Best method of quantifying probability of new datum belonging to either of two distanced normal distributions? 
I have two samples A and B from two separate normally distributed populations. The population mean of B is higher than that of A, but both are unknown. My aim is to find a threshold value between the two distributions such that a new datum can be assigned to A if its value falls below this central point, and to B if it lies above, with a certain level of accuracy. I would like to obtain the percentage chance of a datum from population B being incorrectly assigned to A and vice versa.
I have solved for the point at which the Z-scores of the two samples are equal, and found the percentage that lie above and below this point for both distributions. As I am not terribly well-versed in statistics, I am left wondering if this is the correct approach. For example, whether Student's T-distribution should instead be used, or another method altogether.
I have provided the below information, for the sake of interest.
$$
\bar{A} = 103.72,  s_A = 8.62 \\
\bar{B} = 161.17, s_B = 13.62
$$
 A: Here the aim "is to find a threshold value between the two distributions such that a new datum can be assigned to $A$ if its value falls below this central point, and to $B$ if it lies above, with a certain level of accuracy".
Suppose we measure the accuracy as (probability of wrong assignment for data in $A$) + (probability of wrong assignment for data in $B$).

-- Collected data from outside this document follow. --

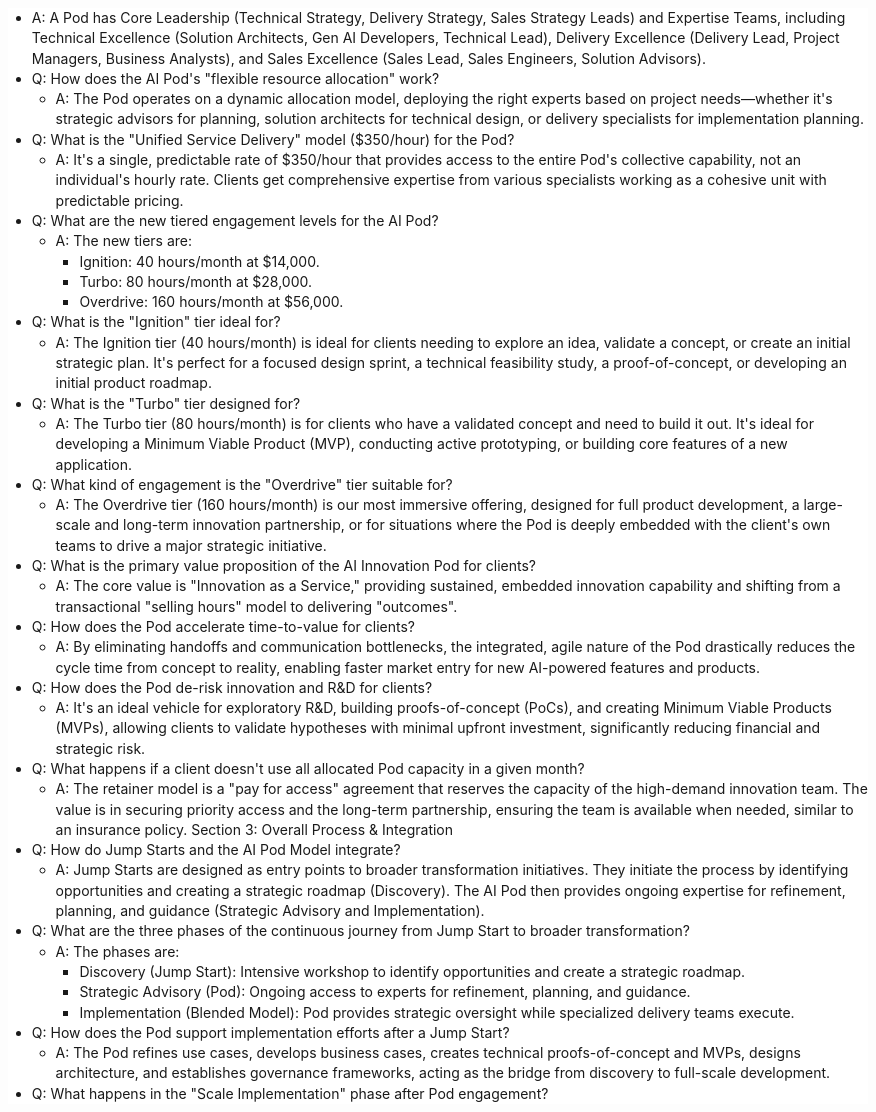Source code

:    * A: A Pod has Core Leadership (Technical Strategy, Delivery Strategy, Sales Strategy Leads) and Expertise Teams, including Technical Excellence (Solution Architects, Gen AI Developers, Technical Lead), Delivery Excellence (Delivery Lead, Project Managers, Business Analysts), and Sales Excellence (Sales Lead, Sales Engineers, Solution Advisors).
 * Q: How does the AI Pod's "flexible resource allocation" work?
   * A: The Pod operates on a dynamic allocation model, deploying the right experts based on project needs—whether it's strategic advisors for planning, solution architects for technical design, or delivery specialists for implementation planning.
 * Q: What is the "Unified Service Delivery" model ($350/hour) for the Pod?
   * A: It's a single, predictable rate of $350/hour that provides access to the entire Pod's collective capability, not an individual's hourly rate. Clients get comprehensive expertise from various specialists working as a cohesive unit with predictable pricing.
 * Q: What are the new tiered engagement levels for the AI Pod?
   * A: The new tiers are:
     * Ignition: 40 hours/month at $14,000.
     * Turbo: 80 hours/month at $28,000.
     * Overdrive: 160 hours/month at $56,000.
 * Q: What is the "Ignition" tier ideal for?
   * A: The Ignition tier (40 hours/month) is ideal for clients needing to explore an idea, validate a concept, or create an initial strategic plan. It's perfect for a focused design sprint, a technical feasibility study, a proof-of-concept, or developing an initial product roadmap.
 * Q: What is the "Turbo" tier designed for?
   * A: The Turbo tier (80 hours/month) is for clients who have a validated concept and need to build it out. It's ideal for developing a Minimum Viable Product (MVP), conducting active prototyping, or building core features of a new application.
 * Q: What kind of engagement is the "Overdrive" tier suitable for?
   * A: The Overdrive tier (160 hours/month) is our most immersive offering, designed for full product development, a large-scale and long-term innovation partnership, or for situations where the Pod is deeply embedded with the client's own teams to drive a major strategic initiative.
 * Q: What is the primary value proposition of the AI Innovation Pod for clients?
   * A: The core value is "Innovation as a Service," providing sustained, embedded innovation capability and shifting from a transactional "selling hours" model to delivering "outcomes".
 * Q: How does the Pod accelerate time-to-value for clients?
   * A: By eliminating handoffs and communication bottlenecks, the integrated, agile nature of the Pod drastically reduces the cycle time from concept to reality, enabling faster market entry for new AI-powered features and products.
 * Q: How does the Pod de-risk innovation and R&D for clients?
   * A: It's an ideal vehicle for exploratory R&D, building proofs-of-concept (PoCs), and creating Minimum Viable Products (MVPs), allowing clients to validate hypotheses with minimal upfront investment, significantly reducing financial and strategic risk.
 * Q: What happens if a client doesn't use all allocated Pod capacity in a given month?
   * A: The retainer model is a "pay for access" agreement that reserves the capacity of the high-demand innovation team. The value is in securing priority access and the long-term partnership, ensuring the team is available when needed, similar to an insurance policy.
Section 3: Overall Process & Integration
 * Q: How do Jump Starts and the AI Pod Model integrate?
   * A: Jump Starts are designed as entry points to broader transformation initiatives. They initiate the process by identifying opportunities and creating a strategic roadmap (Discovery). The AI Pod then provides ongoing expertise for refinement, planning, and guidance (Strategic Advisory and Implementation).
 * Q: What are the three phases of the continuous journey from Jump Start to broader transformation?
   * A: The phases are:
     * Discovery (Jump Start): Intensive workshop to identify opportunities and create a strategic roadmap.
     * Strategic Advisory (Pod): Ongoing access to experts for refinement, planning, and guidance.
     * Implementation (Blended Model): Pod provides strategic oversight while specialized delivery teams execute.
 * Q: How does the Pod support implementation efforts after a Jump Start?
   * A: The Pod refines use cases, develops business cases, creates technical proofs-of-concept and MVPs, designs architecture, and establishes governance frameworks, acting as the bridge from discovery to full-scale development.
 * Q: What happens in the "Scale Implementation" phase after Pod engagement?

Then we are looking for a threshold value $t$ to minimize
$$P[A>t\ |\ A\sim N(m_A,s_A)] + P[B<t\ |\ B\sim N(m_B,s_B)]$$
The derivative of this with respect to $t$ should be 0:
$$\frac{-e^{-(t-m_A)^2/(2s_A^2)}}{\sqrt{2\pi} s_A}
+\frac{e^{-(t-m_B)^2/(2s_B^2)}}{\sqrt{2\pi} s_B} = 0$$
This can be solved analytically with some algebra and the quadratic formula:
$$(t-m_A)^2/(2s_A^2) + \ln s_A=
(t-m_B)^2/(2s_B^2) + \ln s_B$$
$$t = \frac{b\pm\sqrt{b^2-ac}}{a},\text{ where}$$
$$a=\frac{1}{s_A^2}-\frac{1}{s_B^2},\ \ 
b=\frac{m_A}{s_A^2}-\frac{m_B}{s_B^2},\ \
c=\frac{m_A^2}{s_A^2}-\frac{m_B^2}{s_B^2}+\ln\left(\frac{s_A^2}{s_B^2}\right)$$
For the particular numerical values in the question, this gives $a=0.00807$, $b=0.527$, $c=3.84$, and $t=126.9$ as the option in between $m_A$ and $m_B$. The measure of accuracy is $0.95\%$.
For other ways of measuring accuracy we would get other values of $t$; this is one way of getting a reasonable value.